With the S&P 500 down another 1.3% on Wednesday, and the Nasdaq down 1.87%, Bitcoin is looking strong at the $27,600 resistance.
Money printing hangover
The U.S. government and its economy are still coming to terms with all the money that was thrown at the COVID crisis. The ensuing rampant inflation has caused the Federal Reserve to raise interest rates to the most damaging levels for the economy, and Fed Chairman Powell has signalled that at least one more rate rise is possible even before the end of this year.
On top of this, the U.S. Treasury plans to borrow $1.85 trillion over this second half of the year just to fill up its own chest for now.
According to Politico, outside of the Fed and U.S. market concerns, it is in Europe and emerging markets where the spillover from money printing has been felt the most.
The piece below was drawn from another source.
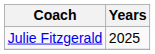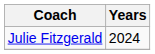Julie Fitzgerald | Years: 2025 -> 2024
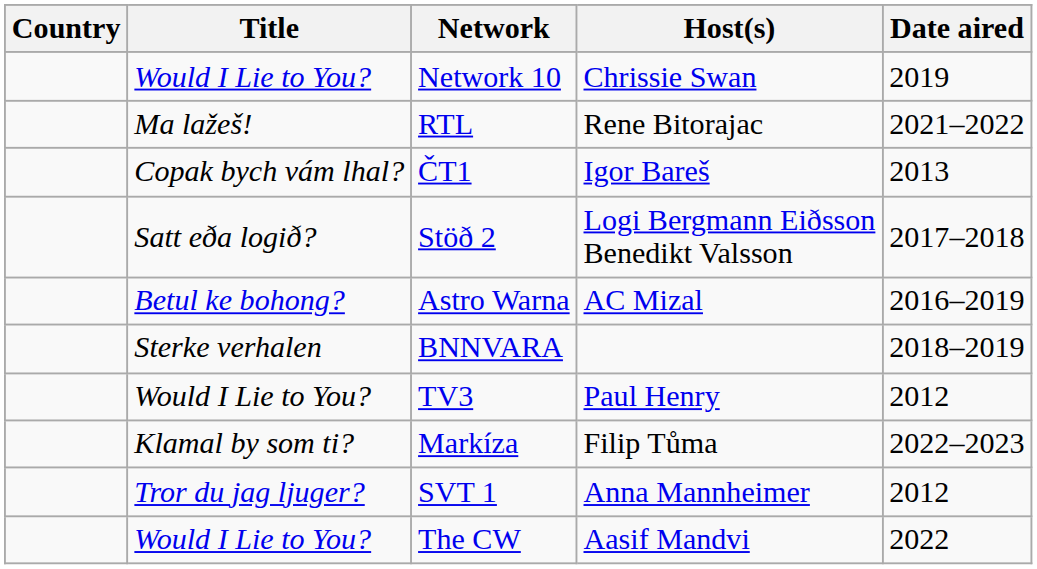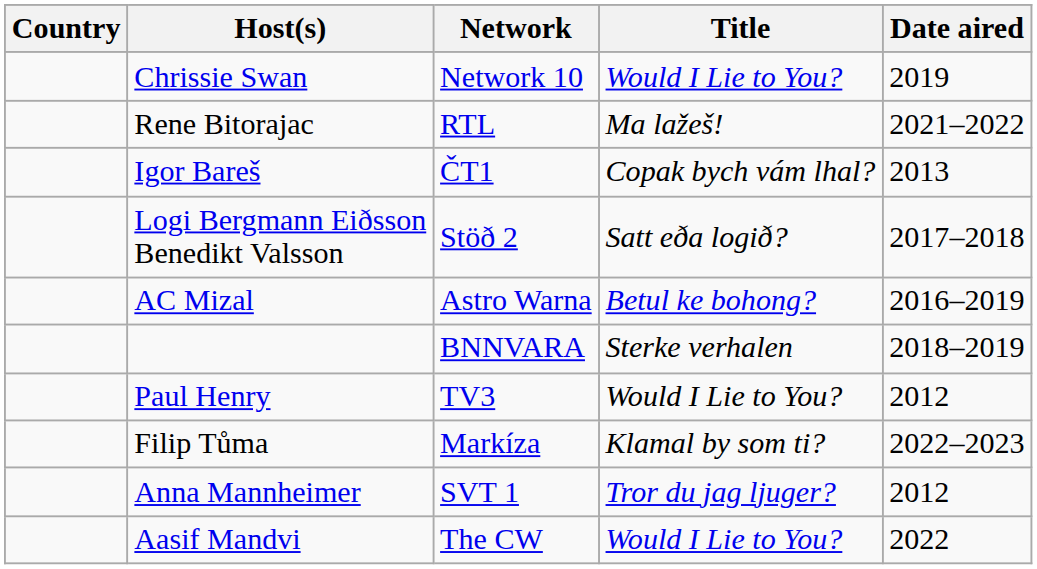columns swapped: Title <-> Host(s)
Dario Perkins, head of global macro research at TS Lombard, was quoted by Politico as saying in a note to clients:
“In trying to match Fed tightening and protect their currencies, some central banks – particularly in Europe – have been whipsawed into raising rates too aggressively,”
He added:
“The US post-COVID party has become a European hangover, another instalment of America’s exorbitant privilege.”
Bitcoin holding up well
Meanwhile, Bitcoin continues to be strong in the face of such rough times in traditional markets. Something it has not done for a very long time.
The king of the cryptocurrencies is however still battling with resistance at $27,600. This is underneath the 200-week moving average, and should it fail to pierce these two barriers, a lengthening of the first phase of the Bitcoin bull market could take place.
Looking on the bright side of things, China is putting plenty of liquidity into its own markets in order to bolster its economy, and the U.S. can only be one big breakage away from opening the floodgates of its own printing press.
With the SEC stymied for now on practically all crypto fronts, Bitcoin could be relieved of its shackles to continue making gains.
Disclaimer: This article is provided for informational purposes only. It is not offered or intended to be used as legal, tax, investment, financial, or other advice.